JCS02818 Supplementary Material

Files in this Data Supplement:

• Supplemental Figure 1 - Fig. S1. Schematic representation of the expression constructs used in this study. PC-2 sequences are shown in blue; PKD2L1 in red; hTFR in gray; transmembrane domains in black.

• Supplemental Figure 2 - Fig. S2. Characterization of a novel splice variant for PKD2L1. (A) Primer pairs used in RT-PCR to define splicing from exon 1 to exon 2. A common forward primer in exon 1 underlined in C) was used with three different reverse primers in exon 2. The predicted product sizes based on the published PKD2L1 sequence (Nomura et al., 1998) and the sequence we find are shown. The published sequence is predicted to give the smaller product that should be preferentially amplified in each RT-PCR product. (B) The respective RT-PCR product in human tissues for the three primer pairs. Each product was sequenced and only the sequence corresponding to the larger product reported in this manuscript was obtained in all products. The control lane, C, had not RT template. (C) The previously published cDNA sequence and predicted translation in exons 1 and 2 (Nomura et al., 1998) showing the ATG and exon 2 splice acceptor site in red and the predicted cDNA sequence in upper case letters (right panel). The newly predicted ATG and exon 2 splice acceptor sites based on the sequencing of the RT-PCR products in B are shown in blue (left panel). The new cDNA sequence results in a shorter predicted NH₂ terminus with the first 78 amino acids of the originally reported sequence replaced by a novel 31 amino acid sequence. Neither the novel NH₂-terminal sequence we report, nor that previously reported by Nomura et al. bears any similarity to the NH₂-terminus of PC-2.

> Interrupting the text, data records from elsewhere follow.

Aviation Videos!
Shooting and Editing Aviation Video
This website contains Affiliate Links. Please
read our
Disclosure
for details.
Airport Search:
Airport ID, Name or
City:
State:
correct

• Supplemental Figure 3 - Fig. S3. Cellular expression of the previously described form of PKD2L1 (Nomura et al., 1998). We constructed a COOH-terminal EGFP-tagged PKD2L1-EGFP to match the previously described sequence and stably expressed them in LLC-PK1 cells. Confocal images and respective xz-plane reconstructions (below) of, (A) EGFP epifluorescence, green; (B) anti-acetylated a-tubulin, red; (C) merged image; (D), confocal image at the level of the cell body showing expression of PKD2L1-EGFP in all cells. Similarly to the form of PKD2L1 we describe in this manuscript, the form described by Nomura et al. also does not traffic to cilia in epithelial cells. Bar, 10 mm.

• Supplemental Figure 4 - Fig. S4. Intracellular channel activity of PKD2L1. LLC-PK1 cells stably expressing empty vector (i) or PKD2L1 (ii) were loaded with Fluo-4 and stimulated with AVP (dashed line) as previously described (Koulen et al., 2002). Experiments were performed in the absence of extracellular Ca²⁺. Representative traces (n=8 for each) of the duration and ratio of fluorescence intensity (F) to baseline (F₀) fluorescence. (iii) the average amplitude and t_1/2 values for decay of the AVP-mediated intracellular Ca²⁺ transients in vector-only control (VC) or three independent clonal cell lines expressing PKD2L1 (C1-C3) and the combined mean of all three clones (all). Number of cells for each: VC, 144; C1, 69; C21, 78; C3, 62; all, 209. *VC differed significantly from individual clones, P<0.001 (Kruskal-Wallis ANOVA), P<0.05 (multiple comparisons with Dunn’s Method).